Transform a CSV file into multiple CSV files using Akka Stream - #6 by ennru Seems to be related however I haven’t managed to figure out the extract what you need to create the sink part.

Hi @mdedetrich,

here’s a basic example that breaks down the steps:

import akka.actor.ActorSystem
import akka.stream.scaladsl.{Flow, Keep, Sink, Source}

import scala.concurrent.Future

object SplitAfterPrefixTest extends App {
  implicit val system = ActorSystem()
  import system.dispatcher

  val input = Seq(
    "A", "say", "a", "word", "STOP",
    "B", "be", "ready", "STOP"
  )

  def handleLine(prefix: Seq[String], stream: Source[String, Any]): Source[Any, Any] = {
    prefix.head match {
      case "A" =>
        stream
          .map(_.toUpperCase())
          .runFold("")(_ + " " + _)
          .onComplete(res => println(s"Result for $prefix was \"$res\""))
      case "B" =>
        stream
          .map(_.reverse.toLowerCase)
          .runFold("")(_ + " " + _)
          .onComplete(res => println(s"Result for $prefix was \"$res\""))
    }

    Source.empty
  }

  val handleChunk: Sink[String, Future[Any]] =
    Flow[String]
      .prefixAndTail(1)
      .flatMapConcat((handleLine _).tupled) // getting only a single element
      .toMat(Sink.ignore)(Keep.right)

  Source(input)
    .splitAfter(_ == "STOP")
    .to(handleChunk)
    .run()

  Thread.sleep(1000)
  system.terminate()
}

The basic issue is probably that prefixAndTail also creates something that resembles a subflow but isn’t exactly, so you need to make sure to run the streams you are getting manually.

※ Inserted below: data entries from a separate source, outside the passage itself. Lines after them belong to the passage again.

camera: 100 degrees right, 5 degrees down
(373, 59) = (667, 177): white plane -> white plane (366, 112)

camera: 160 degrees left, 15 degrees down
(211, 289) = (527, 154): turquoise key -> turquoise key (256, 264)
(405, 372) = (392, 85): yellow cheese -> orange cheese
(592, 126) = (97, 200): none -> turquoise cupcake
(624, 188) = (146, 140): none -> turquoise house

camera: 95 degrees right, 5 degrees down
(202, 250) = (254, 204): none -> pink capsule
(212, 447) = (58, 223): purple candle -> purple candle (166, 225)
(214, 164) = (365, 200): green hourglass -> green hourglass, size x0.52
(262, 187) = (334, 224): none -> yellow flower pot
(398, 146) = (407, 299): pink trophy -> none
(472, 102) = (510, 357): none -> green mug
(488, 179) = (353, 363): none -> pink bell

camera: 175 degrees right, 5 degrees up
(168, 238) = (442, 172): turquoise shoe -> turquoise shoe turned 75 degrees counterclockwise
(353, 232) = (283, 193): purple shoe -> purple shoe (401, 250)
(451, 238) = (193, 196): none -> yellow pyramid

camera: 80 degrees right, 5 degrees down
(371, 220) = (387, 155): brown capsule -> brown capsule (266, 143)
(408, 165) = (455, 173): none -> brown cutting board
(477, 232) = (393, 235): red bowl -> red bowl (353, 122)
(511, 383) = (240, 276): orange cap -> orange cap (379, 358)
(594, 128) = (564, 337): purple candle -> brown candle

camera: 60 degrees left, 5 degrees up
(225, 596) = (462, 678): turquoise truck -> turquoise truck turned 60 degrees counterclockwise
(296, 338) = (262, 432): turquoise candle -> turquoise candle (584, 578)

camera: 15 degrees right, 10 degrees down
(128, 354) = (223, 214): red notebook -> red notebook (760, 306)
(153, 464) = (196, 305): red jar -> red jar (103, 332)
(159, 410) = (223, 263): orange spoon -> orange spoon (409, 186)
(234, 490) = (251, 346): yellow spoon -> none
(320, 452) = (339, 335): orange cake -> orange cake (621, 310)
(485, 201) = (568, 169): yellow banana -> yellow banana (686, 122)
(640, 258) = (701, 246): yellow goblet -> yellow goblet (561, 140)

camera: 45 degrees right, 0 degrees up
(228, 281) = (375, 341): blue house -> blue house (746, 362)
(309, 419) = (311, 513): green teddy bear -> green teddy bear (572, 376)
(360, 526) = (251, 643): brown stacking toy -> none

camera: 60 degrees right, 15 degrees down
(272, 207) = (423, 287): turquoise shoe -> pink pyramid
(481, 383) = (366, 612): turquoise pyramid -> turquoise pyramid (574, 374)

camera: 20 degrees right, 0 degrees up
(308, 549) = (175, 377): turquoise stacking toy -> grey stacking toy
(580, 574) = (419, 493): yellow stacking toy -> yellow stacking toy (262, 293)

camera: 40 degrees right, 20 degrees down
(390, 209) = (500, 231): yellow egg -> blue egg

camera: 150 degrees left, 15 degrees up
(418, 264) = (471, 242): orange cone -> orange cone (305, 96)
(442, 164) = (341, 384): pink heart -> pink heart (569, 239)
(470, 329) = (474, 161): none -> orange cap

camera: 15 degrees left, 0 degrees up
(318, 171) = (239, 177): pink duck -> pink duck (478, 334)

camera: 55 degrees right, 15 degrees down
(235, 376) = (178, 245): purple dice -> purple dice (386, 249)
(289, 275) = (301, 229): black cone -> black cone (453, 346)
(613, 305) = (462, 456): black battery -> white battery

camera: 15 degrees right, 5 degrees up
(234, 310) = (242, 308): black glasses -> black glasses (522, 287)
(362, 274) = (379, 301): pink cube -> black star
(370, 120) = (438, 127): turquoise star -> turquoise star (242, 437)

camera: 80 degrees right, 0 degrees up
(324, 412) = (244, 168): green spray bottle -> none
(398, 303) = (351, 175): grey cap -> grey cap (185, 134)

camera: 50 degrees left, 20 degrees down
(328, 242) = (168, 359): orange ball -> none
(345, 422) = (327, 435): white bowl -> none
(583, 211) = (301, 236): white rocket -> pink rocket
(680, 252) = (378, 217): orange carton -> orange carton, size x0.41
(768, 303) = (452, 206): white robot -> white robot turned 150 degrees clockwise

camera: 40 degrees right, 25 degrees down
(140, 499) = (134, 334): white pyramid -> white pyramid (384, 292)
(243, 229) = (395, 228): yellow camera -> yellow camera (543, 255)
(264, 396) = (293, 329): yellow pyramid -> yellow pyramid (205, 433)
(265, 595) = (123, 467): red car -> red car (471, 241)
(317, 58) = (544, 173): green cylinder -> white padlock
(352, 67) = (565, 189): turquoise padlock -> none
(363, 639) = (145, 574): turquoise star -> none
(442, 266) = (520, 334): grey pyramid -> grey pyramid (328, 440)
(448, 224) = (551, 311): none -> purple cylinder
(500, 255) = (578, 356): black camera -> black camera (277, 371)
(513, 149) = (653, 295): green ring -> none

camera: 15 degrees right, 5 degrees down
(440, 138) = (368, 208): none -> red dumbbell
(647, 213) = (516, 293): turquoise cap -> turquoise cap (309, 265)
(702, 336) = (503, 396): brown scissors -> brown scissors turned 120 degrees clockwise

A problem with that particular solution is that it’s a bit hard to figure out when the stream is done. Is that a feature that you need?

Johannes

Hi @jrudolph thanks for the response!

Regarding the handleLine function that you have in the solution, maybe I am misunderstanding something but this looks like a workaround/hack? Essentially you materialize the stream that is result of prefixAndTail(1) prematurely and just return an empty Source using Source.empty just to get around the fact that flatMapConcat doesn’t work when you return a Sink (rather it only returns when you work another Source).

At least to me it looks like there doesn’t appear to be an ergonomic/idiomatic way to handle this problem apart from manually recreating a Sink using wireTap/mapMaterializedValue like in akka - Combine prefixAndTail(1) with Sink.lazySink for SubFlow created by .splitAfter - Stack Overflow or in your case prematurely running the stream and then just returning Source.empty to satisfy the compiler.

The idea is that the stream will be permanently running so in production its not an issue but its annoying when it comes to testing because as you said its not possible to figure out when the stream finishes so currently the tests just have a timeout longer than the entire running time of the stream.

Is there an alternative to using splitAfter? As far as I understand from the akka documentation this is the canonical way to handle such cases.